The Government’s first defense for the lawsuit was that the FLSA did not apply to air marshals. The Government argued that Transportation Security Agency (TSA) employees’ compensation, including overtime compensation, is governed by a personnel management system set up under federal law and that thus TSA employees such as air marshals are exempt from the FLSA. The Court rejected this argument, concluding that the TSA employees were only exempt from federal “personnel” laws, and that “the FLSA is not a federal personnel law; rather, the FLSA is a universally applicable employment law and the personnel management system is subject to its provisions.”
The Government fared better with its argument that air marshals were subject to the partial overtime exemption found in Section 207(k) of the FLSA. The Court found that the air marshals were in fact engaged in “law enforcement activities” within the scope of the Section 7(k) exemption. The Court noted that the main job responsibility of air marshals is to “travel on commercial aircraft and seek to detect and neutralize security threats. Air marshals are authorized to carry firearms and to make arrests on passenger flights. Air marshals also review intelligence and security reports; perform surveillance and surveillance detection on airport premises, review aircraft seat maps, least-risk bomb location procedures, evacuation procedures and operational tactics; and prepare and file reports on suspicious activity or incidents. There is no question that air marshals serve to protect the lives of individuals, rather than property. They do so through the prevention and detection of criminal acts, response to complaints, violations and emergencies, investigation and evaluation of evidence to locate suspects, and by apprehending and arresting suspects.”
Finding that the Government had established a seven-day work period under Section 7(k), the Court turned to the issue of damages. The key issue was whether the “availability pay” received by air marshals could act as a credit against the Government’s overtime liability.
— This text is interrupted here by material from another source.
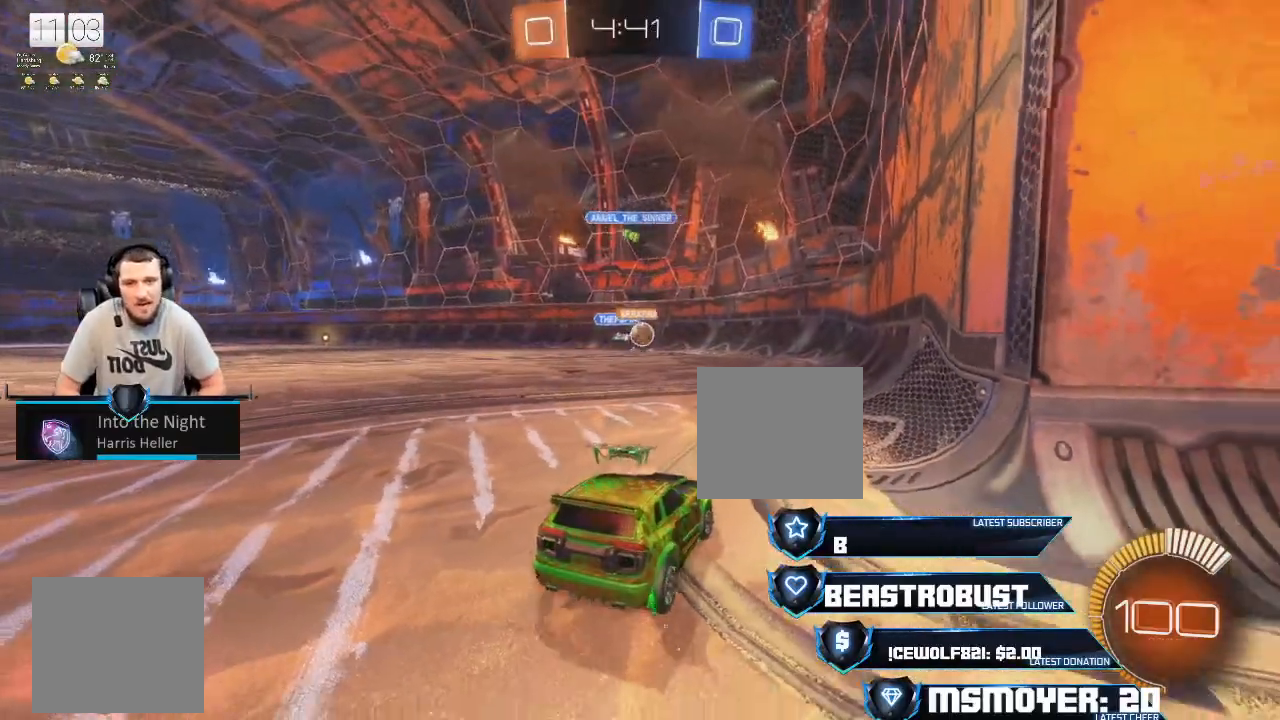
{"buttons": ["L2", "R2"], "left_stick": "center", "right_stick": "center", "events": [[33, "L2", "up"], [233, "R2", "down"], [500, "L2", "down"]]}
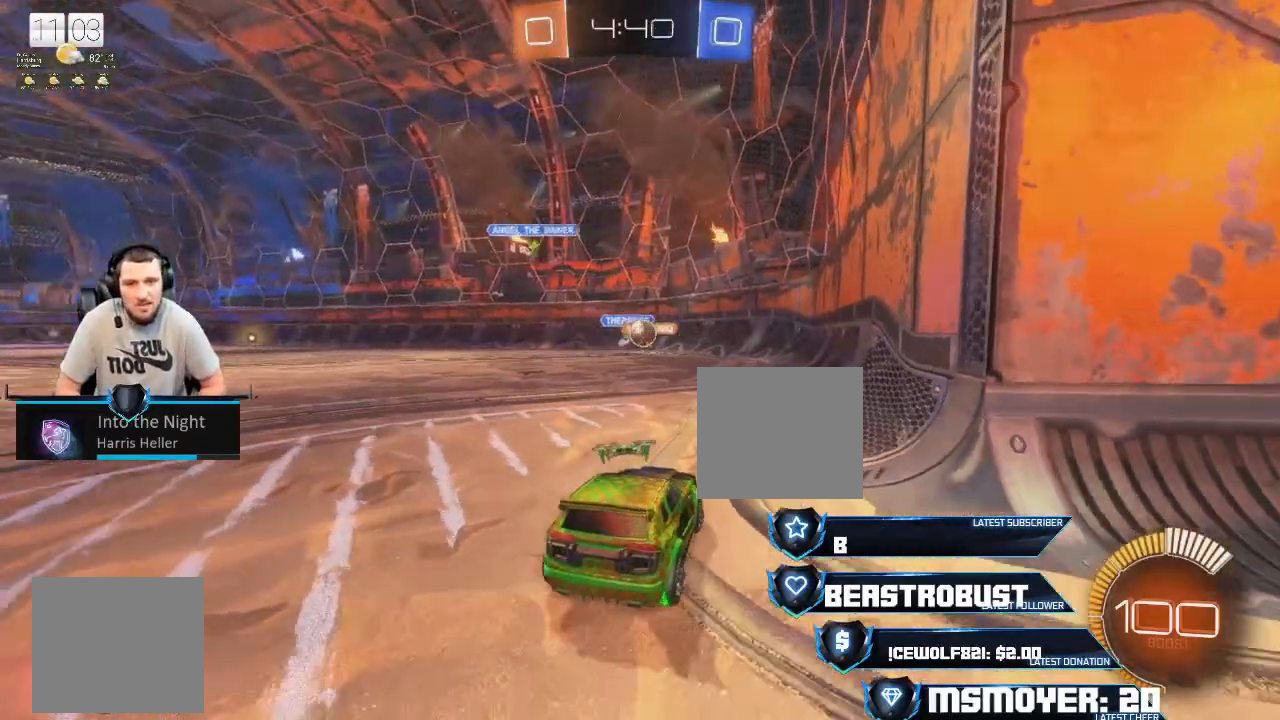
{"buttons": ["R2"], "left_stick": "center", "right_stick": "center", "events": [[33, "R2", "up"], [267, "L2", "up"], [300, "R2", "down"]]}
The Court rejected the Government’s argument that such a credit existed. To be a credit or offset, the Court observed, availability pay had to be an “overtime premium.” The Court concluded that “under the clear and unambiguous language of the FLSA in its regulations, availability pay does not constitute overtime compensation. Availability pay is neither a fixed amount per hour nor a multiple of the non-overtime rate. It is a flat 25 percent enhancement to base salary. Furthermore, it is not greater than the regular rate. Finally, it is not pay for certain hours; rather, it is a flat percentage of the employee’s basic pay which remains fixed regardless of the number of hours worked in a particular pay period. Availability pay therefore does not qualify as an exclusion from the regular rate of pay, nor does it qualify as an offset.”
The Court concluded that since the air marshals were compensated for 50-hour weeks, they had “already been partially compensated for seven overtime hours per week. Thus, the air marshals are entitled to additional remuneration for each of those seven hours, such that their total remuneration equals one and one-half times their regular rate. For all additional overtime hours, the air marshals are entitled to remuneration of one and one-half times their regular rate.”
Federal Air Marshals v. United States, 2008 WL 4997346 (Fed.Cl. 2008).